### TEXTO APRESENTADO ###

Não é a proporção da vingança que choca, é, além dela, a barbaridade como foi e segue sendo, sistemática e cruelmente, executada a exterminação de todo um povo.
Quando, porém, a este massacre se referia, o locutor baixava de tom de voz: os israelitas são nossos aliados e, no mercado dos valores e dos princípios humanitários do Ocidente, a valia de uma vida palestiniana residente, ou não, em Gaza continua a ser pouco, muito pouco mesmo, cotada.
Fomos, ainda, informados de que, apesar da condenação pelos EUA – apenas para memória futura – dos crimes contra a humanidade, continuada e indesculpavelmente, cometidos por Israel, os norte-americanos manteriam a sua aliança com tal país, mesmo que, de momento, suspendessem – eleições obligent – o abastecimento de bombas e de outras munições.
As manifestações, afinal, sempre podem produzir resultados.

###

# CONJUNTO DE TAREFAS
a – No texto sobre Gaza, transcreva a parte que abre com as palavras que contêm "Quando, porém, a" e fecha com "podem produzir resultados.", substituindo "locutor" por "apresentador".
b – Indique todas as palavras do texto sobre Gaza que começam com letra maiúscula sem estarem no início de uma frase.
c – Prossiga o texto sobre Gaza a partir do ponto em que ele termina.

### MATERIAL FORNECIDO ###

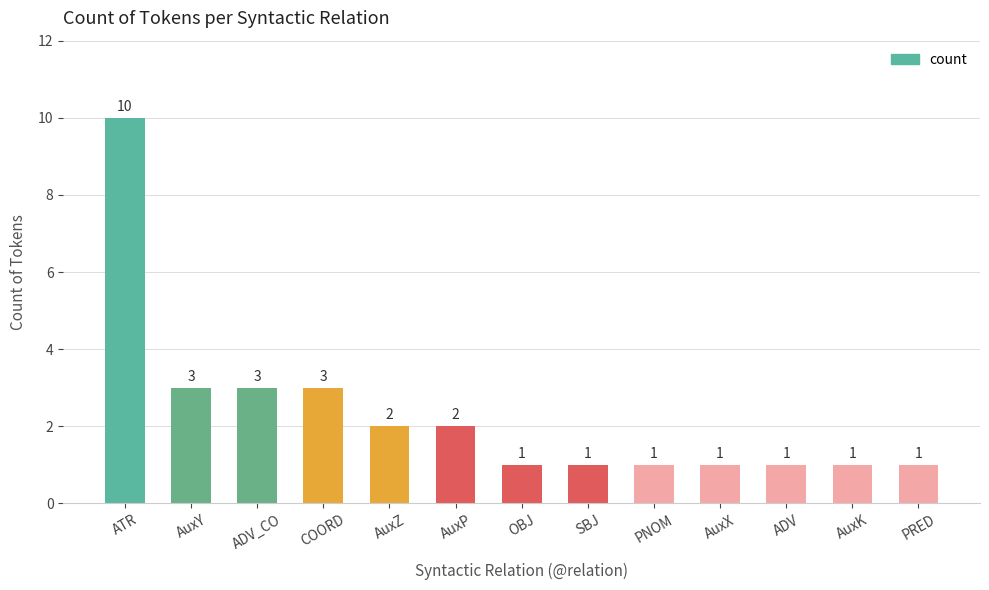

True or false: the data shows 2 at AuxZ.

True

###

# RESPOSTAS FORNECIDAS
a –
Quando, porém, a este massacre se referia, o apresentador baixava de tom de voz: os israelitas são nossos aliados e, no mercado dos valores e dos princípios humanitários do Ocidente, a valia de uma vida palestiniana residente, ou não, em Gaza continua a ser pouco, muito pouco mesmo, cotada.
Fomos, ainda, informados de que, apesar da condenação pelos EUA – apenas para memória futura – dos crimes contra a humanidade, continuada e indesculpavelmente, cometidos por Israel, os norte-americanos manteriam a sua aliança com tal país, mesmo que, de momento, suspendessem – eleições obligent – o abastecimento de bombas e de outras munições.
As manifestações, afinal, sempre podem produzir resultados.

b – Gaza, Ocidente, EUA, Israel

c –
Quase sem interrupções, o referido locutor noticiou combates no Sahel entre tropas russas e organizações terroristas fundamentalistas de inspiração jihadista, informando, ainda, que S. Tomé e a Guiné-Bissau optaram, também, por tal fornecedor de armas e apoio militar.
Tais tropas, terão substituído, em África, o anterior ajuda das – pelos vistos, menos eficientes – forças militares francesas às autoridades dos países dessa região.
Como não bastasse, ouvimos, ainda, da boca do locutor, a notícia sobre os desafios no Mar da China entre as forças militares deste país e as forças do regime de Taiwan e vimos desfilar, «impante», o mais moderno porta-aviões chinês.
Por fim, fomos, ainda, esclarecidos, sem nenhum relevo noticioso, que o Papa repetira, em Roma, que tudo indica estarmos a assistir aos preliminares da terceira guerra mundial, pelo que urge, para a evitar, parar os combates a ocorrer um pouco por todo o mundo.
3. O nosso serão, antes, sonolento transformou-se, rapidamente, então, numa peroração sobreposta e algo excitada sobre a História e as semelhanças que a situação atual tem com as que ocorreram antes e durante a Grande Guerra (1914-18).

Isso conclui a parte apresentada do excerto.